--- EXERCISE AIM ---
Write out, word for word, the part of the WAG-4 locomotive passage below that runs from "The Indian locomotive" up to and including "service in 1967.".

--- PASSAGE ---
The Indian locomotive class WAG-4 is a class of 25 kV AC electric locomotives that was manufactured by CLW in the late 1960s for Indian Railways. The model name stands for broad gauge (W), AC Current (A), Goods traffic (G) engine, 1st (1). A total of 186 WAG-4 locomotives were built by The European Group 50 Hz Group/European Group/50 Cycles Group (consortium) between 1967 and 1969. They entered service in 1967.

The WAG-4 served both passenger and freight trains for over 40 years. As of January 2020, All locomotives have been removed from service all but one were scrapped.

History 
The first fifty-six locomotive's equipment were procured from European Group. They had Auxiliary machines and some control equipments have been procured from indigenous sources. All these locomotives were built by CLW. The typical feature of these locomotives is Monomotor Bogie. This construction results in substantial saving in weight in traction equipment and gives better adhesion. These locomotives utilise silicon rectifiers for conversion of ac power into dc. The traction motors are force ventilated and are fully suspended type. These motors are permanently grouped in parallel and speed control is obtained through HT tap changer and TM field weakening.

--- RECORDED DATA ---
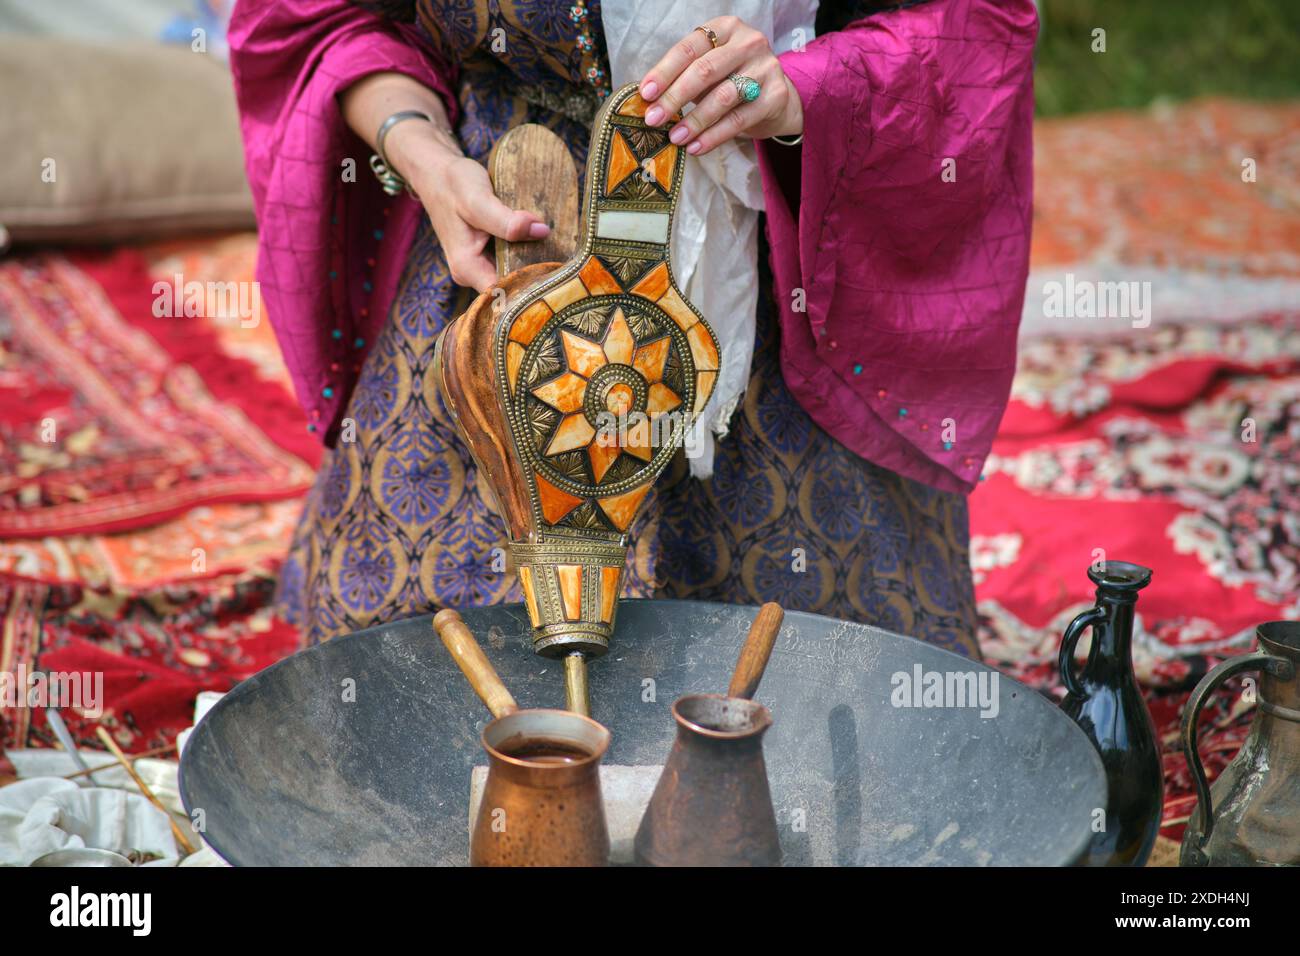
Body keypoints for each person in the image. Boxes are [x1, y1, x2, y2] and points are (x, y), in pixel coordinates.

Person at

--- ANSWER SPACE ---
The Indian locomotive class WAG-4 is a class of 25 kV AC electric locomotives that was manufactured by CLW in the late 1960s for Indian Railways. The model name stands for broad gauge (W), AC Current (A), Goods traffic (G) engine, 1st (1). A total of 186 WAG-4 locomotives were built by The European Group 50 Hz Group/European Group/50 Cycles Group (consortium) between 1967 and 1969. They entered service in 1967.